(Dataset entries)
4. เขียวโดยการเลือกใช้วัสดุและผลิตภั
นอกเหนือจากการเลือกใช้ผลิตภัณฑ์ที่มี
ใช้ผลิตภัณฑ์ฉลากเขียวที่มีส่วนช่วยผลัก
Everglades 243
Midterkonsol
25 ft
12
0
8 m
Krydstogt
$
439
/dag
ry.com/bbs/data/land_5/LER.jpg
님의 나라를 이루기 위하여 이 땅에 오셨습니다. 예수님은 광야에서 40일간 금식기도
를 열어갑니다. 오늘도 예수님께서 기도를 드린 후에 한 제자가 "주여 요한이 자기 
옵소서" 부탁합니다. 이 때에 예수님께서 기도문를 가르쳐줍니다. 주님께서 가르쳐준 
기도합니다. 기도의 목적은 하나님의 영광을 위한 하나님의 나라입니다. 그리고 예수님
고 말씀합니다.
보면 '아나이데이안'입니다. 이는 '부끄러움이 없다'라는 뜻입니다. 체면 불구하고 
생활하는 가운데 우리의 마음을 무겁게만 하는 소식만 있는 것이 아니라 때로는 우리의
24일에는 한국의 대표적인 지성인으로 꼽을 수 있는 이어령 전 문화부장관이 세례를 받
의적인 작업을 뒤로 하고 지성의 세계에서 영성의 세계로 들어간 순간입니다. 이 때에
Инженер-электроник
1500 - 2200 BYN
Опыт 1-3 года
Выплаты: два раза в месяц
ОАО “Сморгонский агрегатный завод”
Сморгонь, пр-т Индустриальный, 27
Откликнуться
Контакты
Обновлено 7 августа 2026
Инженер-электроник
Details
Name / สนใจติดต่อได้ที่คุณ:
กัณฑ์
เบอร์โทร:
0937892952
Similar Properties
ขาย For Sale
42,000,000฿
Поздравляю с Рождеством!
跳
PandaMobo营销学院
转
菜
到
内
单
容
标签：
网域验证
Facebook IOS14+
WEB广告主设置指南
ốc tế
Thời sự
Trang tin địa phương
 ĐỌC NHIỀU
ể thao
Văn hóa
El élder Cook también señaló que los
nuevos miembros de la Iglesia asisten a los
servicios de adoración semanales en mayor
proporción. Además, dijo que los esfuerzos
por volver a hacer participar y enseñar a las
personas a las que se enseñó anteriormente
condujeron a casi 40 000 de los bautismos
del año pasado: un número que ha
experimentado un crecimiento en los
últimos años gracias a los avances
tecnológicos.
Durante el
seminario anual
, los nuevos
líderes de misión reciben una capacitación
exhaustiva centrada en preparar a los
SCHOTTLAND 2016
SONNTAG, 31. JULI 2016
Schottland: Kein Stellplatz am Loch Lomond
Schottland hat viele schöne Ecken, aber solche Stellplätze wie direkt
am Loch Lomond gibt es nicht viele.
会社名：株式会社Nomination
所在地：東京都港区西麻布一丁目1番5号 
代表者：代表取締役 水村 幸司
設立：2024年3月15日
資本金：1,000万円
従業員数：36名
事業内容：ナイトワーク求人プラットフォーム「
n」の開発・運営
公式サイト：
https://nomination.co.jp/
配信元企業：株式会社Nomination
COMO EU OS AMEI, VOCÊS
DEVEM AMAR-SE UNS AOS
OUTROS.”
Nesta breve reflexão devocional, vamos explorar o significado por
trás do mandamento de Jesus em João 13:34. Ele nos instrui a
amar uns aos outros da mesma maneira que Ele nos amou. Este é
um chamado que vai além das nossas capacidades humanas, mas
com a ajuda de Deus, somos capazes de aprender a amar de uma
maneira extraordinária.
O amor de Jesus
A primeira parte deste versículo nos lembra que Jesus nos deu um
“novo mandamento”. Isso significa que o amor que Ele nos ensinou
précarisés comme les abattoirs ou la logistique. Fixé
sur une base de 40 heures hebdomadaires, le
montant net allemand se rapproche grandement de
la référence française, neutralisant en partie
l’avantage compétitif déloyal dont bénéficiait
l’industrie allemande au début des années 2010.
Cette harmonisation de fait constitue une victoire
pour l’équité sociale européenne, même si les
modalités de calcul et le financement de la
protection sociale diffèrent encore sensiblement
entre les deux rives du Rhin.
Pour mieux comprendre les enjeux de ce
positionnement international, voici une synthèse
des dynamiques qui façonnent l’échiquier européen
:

--- What is being asked ---
The required output is the stretch of entries above from the line containing "maneira extraordinária." through the line containing "l’industrie allemande au", reproduced exactly.

--- Worked solution ---
maneira extraordinária.
O amor de Jesus
A primeira parte deste versículo nos lembra que Jesus nos deu um
“novo mandamento”. Isso significa que o amor que Ele nos ensinou
précarisés comme les abattoirs ou la logistique. Fixé
sur une base de 40 heures hebdomadaires, le
montant net allemand se rapproche grandement de
la référence française, neutralisant en partie
l’avantage compétitif déloyal dont bénéficiait
l’industrie allemande au début des années 2010.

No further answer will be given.